[TASK DETAILS] Reproduce the ALJ investment write-up below word for word, in full.

[EXTRACT]
Via Steve Kiel of Arquitos
Current Price: $1.74
Disclosure: Arquitos Capital Management and/or its affiliates own shares of ALJJ at the time of this report. Please view our disclosure statement for more information.
ALJ is a unique holding company that recently acquired a subsidiary where ALJ can deploy their considerable net operating losses (NOLs). The subsidiary, Faneuil, was acquired at a reasonable price and has significant growth potential. Faneuil’s leadership is strongly incentivized to innovate and cut costs. ALJ’s chairman, Jess Ravich, is a demonstrated leader who has proven to be shareholder friendly while focusing on long term value creation.
Background on ALJ
I discovered ALJ in November 2012 when they announced they were selling their majority-owned steel subsidiary, KES, for $112.5m cash. ALJ is a holding company that had bought into the steel mill in the mid-2000s. Along the way ALJ borrowed against it and accumulated considerable NOLs. They also announced, after paying off their debt, they would commence a tender offer to acquire approximately 50% of their outstanding shares. The transaction closed in February 2013 and the tender offer closed soon thereafter. Through the tender, ALJ purchased 30m shares at a total cost of $25.2m.
At the quarter that ended on March 31, 2013, ALJ was left with approximately $30m total in cash, short term investments, a receivable, and about $2m in liabilities. They had approximately 27.5m shares outstanding. At that point ALJ had no operations, very limited expenses, and $176m in NOLs expiring between 2020 and 2027. Shares traded around 82 cents/sh.

[SOURCE MATERIAL]
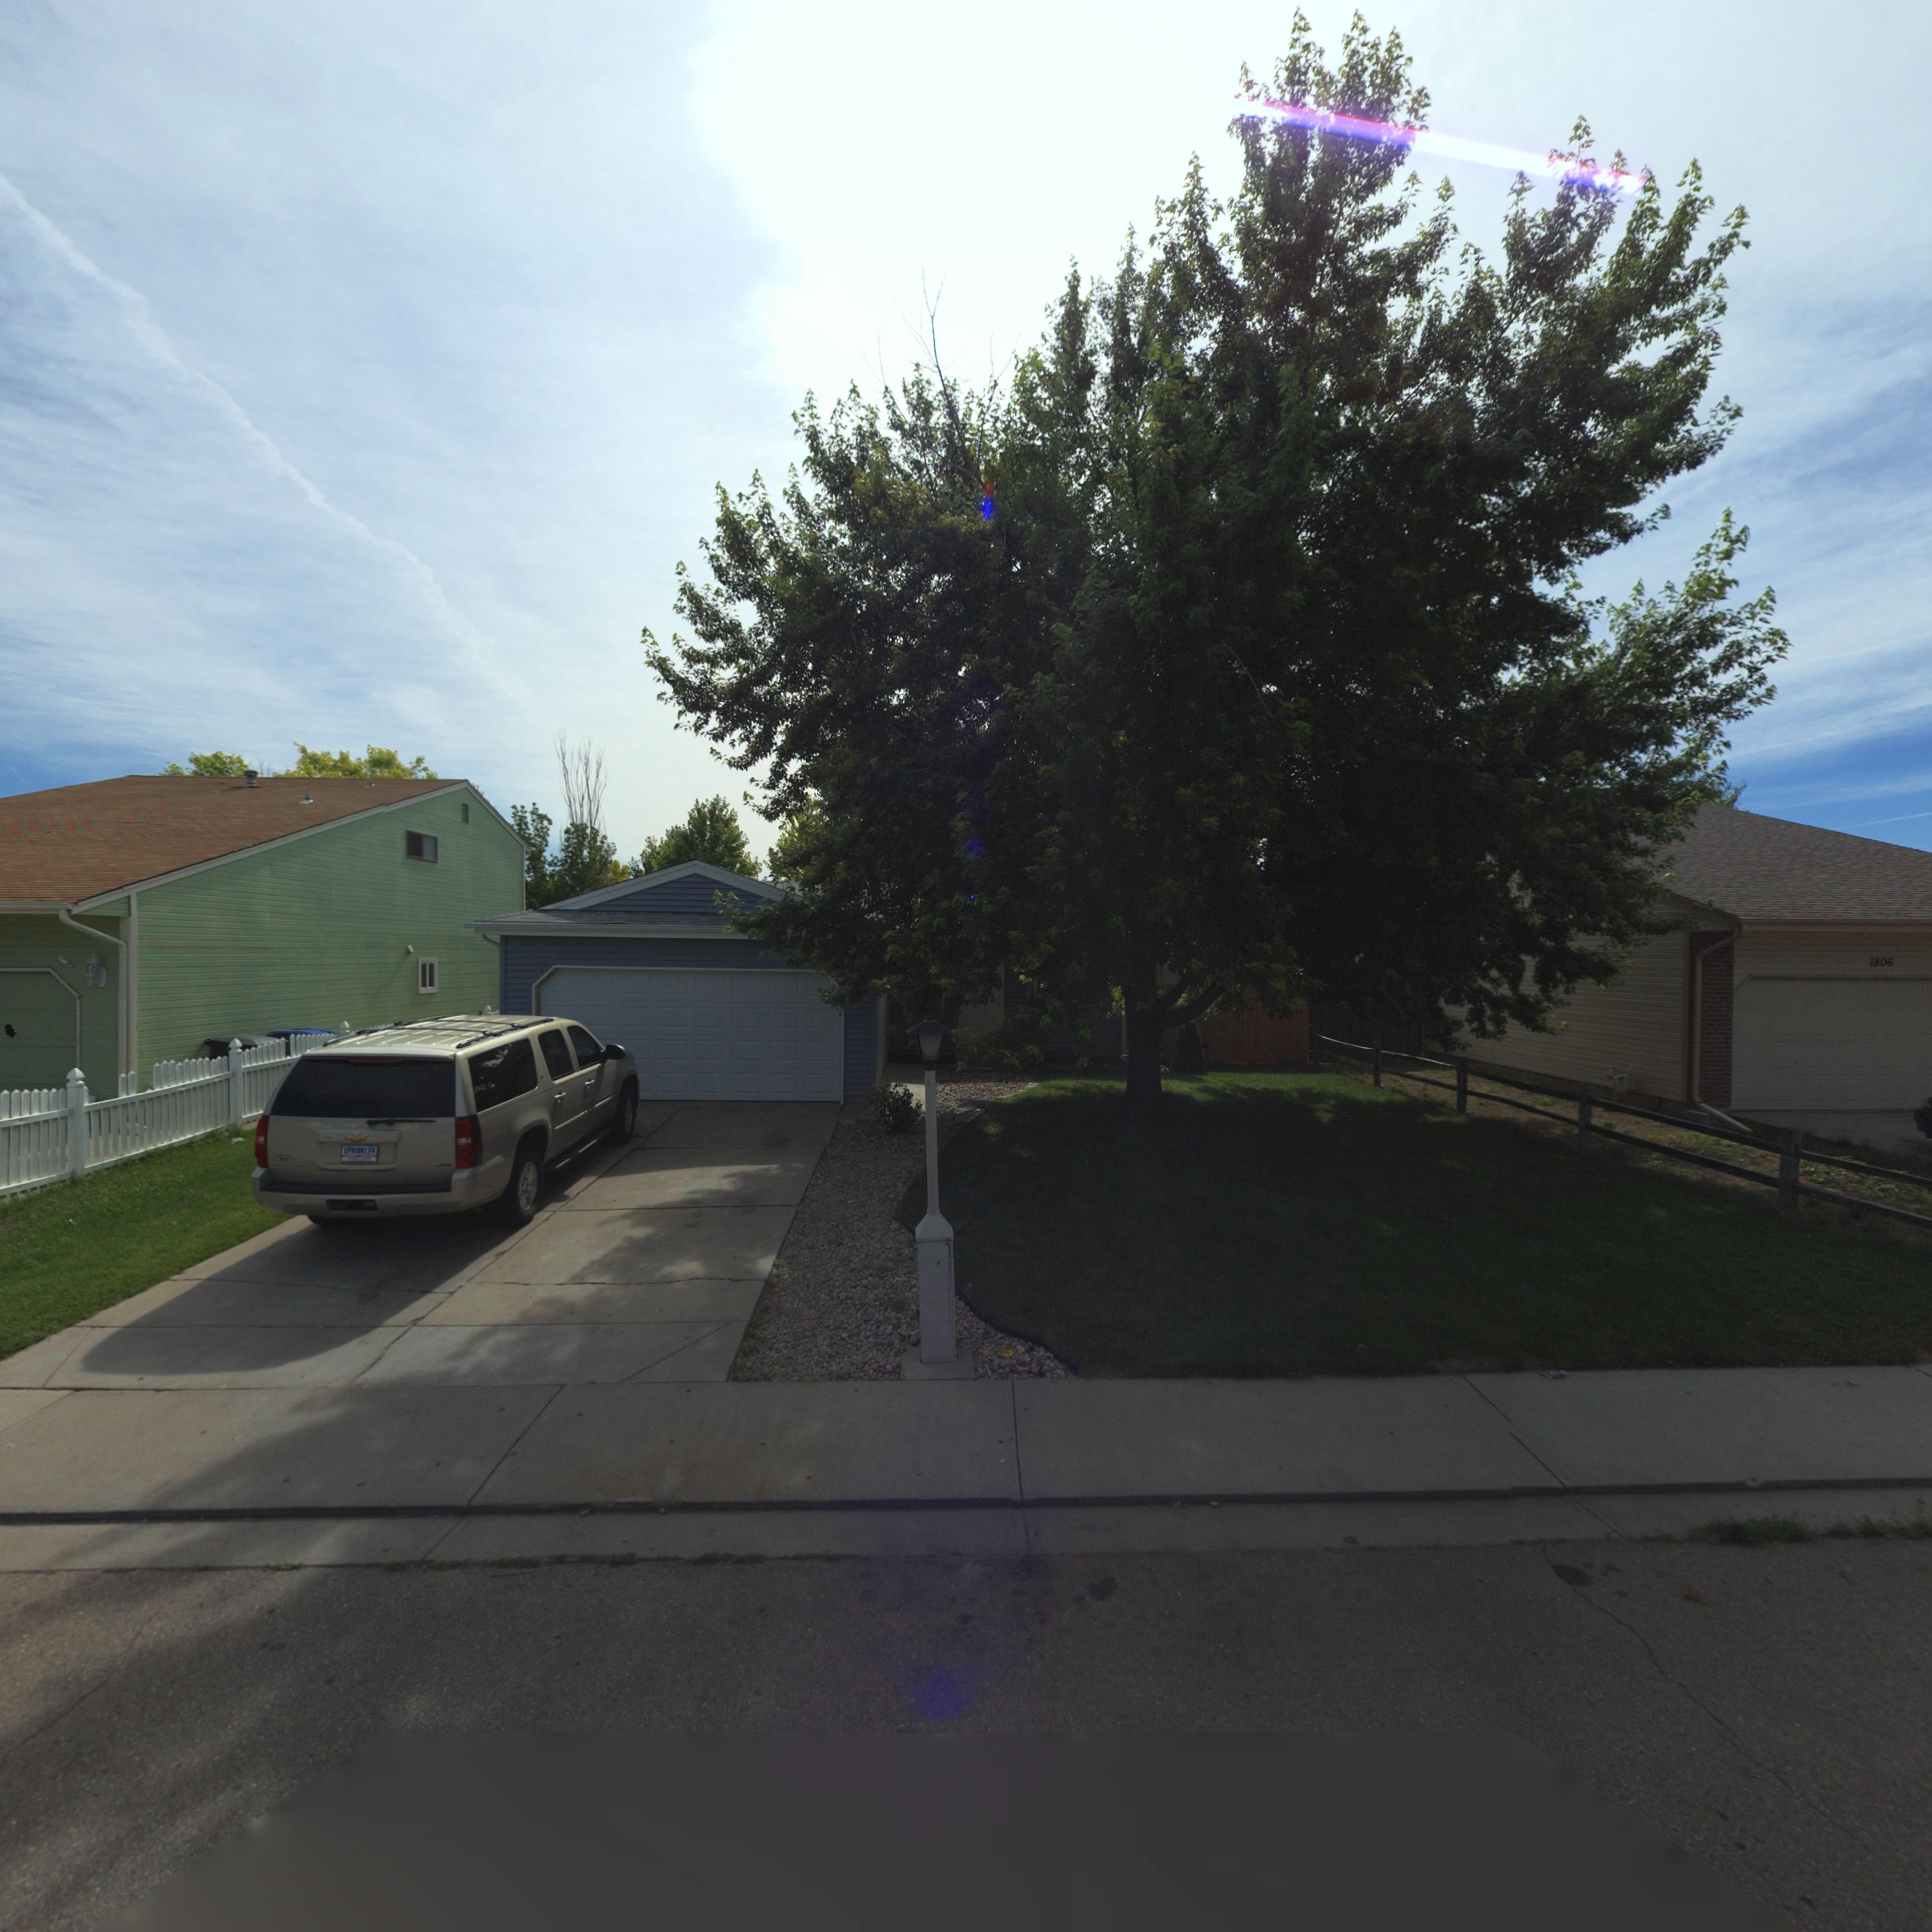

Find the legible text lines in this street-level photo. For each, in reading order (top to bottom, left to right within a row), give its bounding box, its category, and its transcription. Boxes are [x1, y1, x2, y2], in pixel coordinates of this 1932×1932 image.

[1869, 956, 1893, 966] StreetNumber: 1806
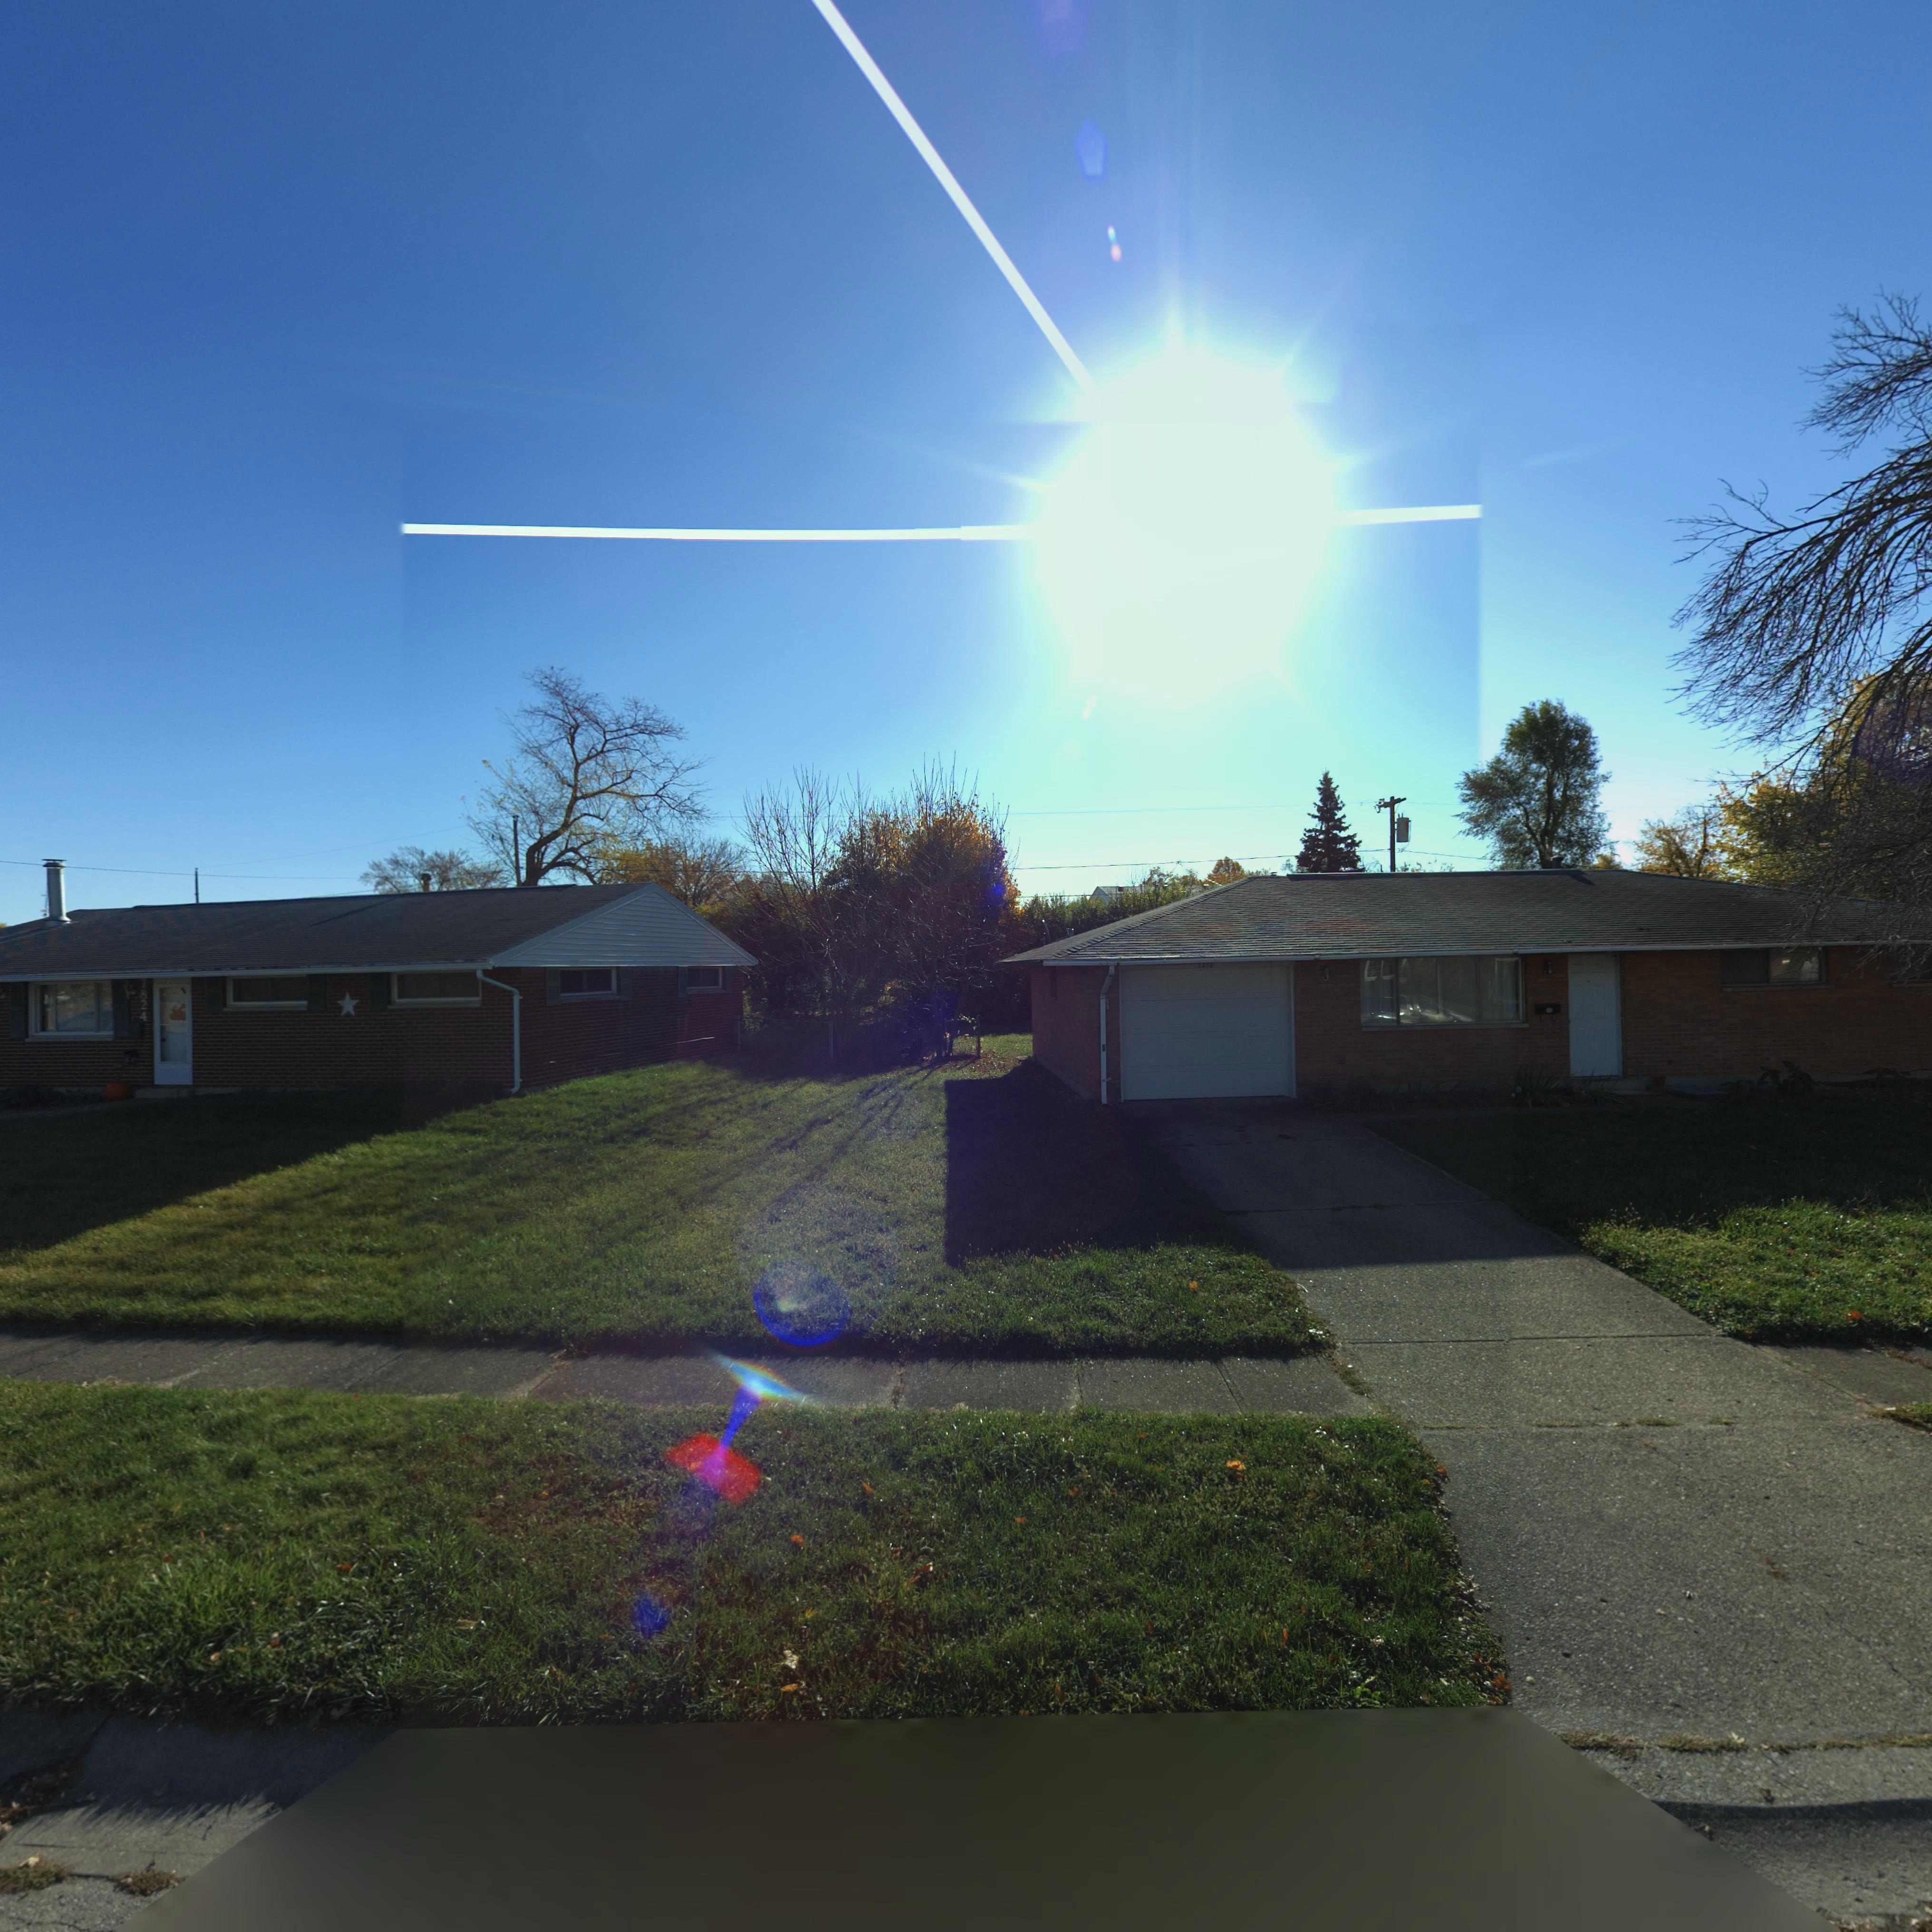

[EXERCISE ANSWER]
Via Steve Kiel of Arquitos
Current Price: $1.74
Disclosure: Arquitos Capital Management and/or its affiliates own shares of ALJJ at the time of this report. Please view our disclosure statement for more information.
ALJ is a unique holding company that recently acquired a subsidiary where ALJ can deploy their considerable net operating losses (NOLs). The subsidiary, Faneuil, was acquired at a reasonable price and has significant growth potential. Faneuil’s leadership is strongly incentivized to innovate and cut costs. ALJ’s chairman, Jess Ravich, is a demonstrated leader who has proven to be shareholder friendly while focusing on long term value creation.
Background on ALJ
I discovered ALJ in November 2012 when they announced they were selling their majority-owned steel subsidiary, KES, for $112.5m cash. ALJ is a holding company that had bought into the steel mill in the mid-2000s. Along the way ALJ borrowed against it and accumulated considerable NOLs. They also announced, after paying off their debt, they would commence a tender offer to acquire approximately 50% of their outstanding shares. The transaction closed in February 2013 and the tender offer closed soon thereafter. Through the tender, ALJ purchased 30m shares at a total cost of $25.2m.
At the quarter that ended on March 31, 2013, ALJ was left with approximately $30m total in cash, short term investments, a receivable, and about $2m in liabilities. They had approximately 27.5m shares outstanding. At that point ALJ had no operations, very limited expenses, and $176m in NOLs expiring between 2020 and 2027. Shares traded around 82 cents/sh.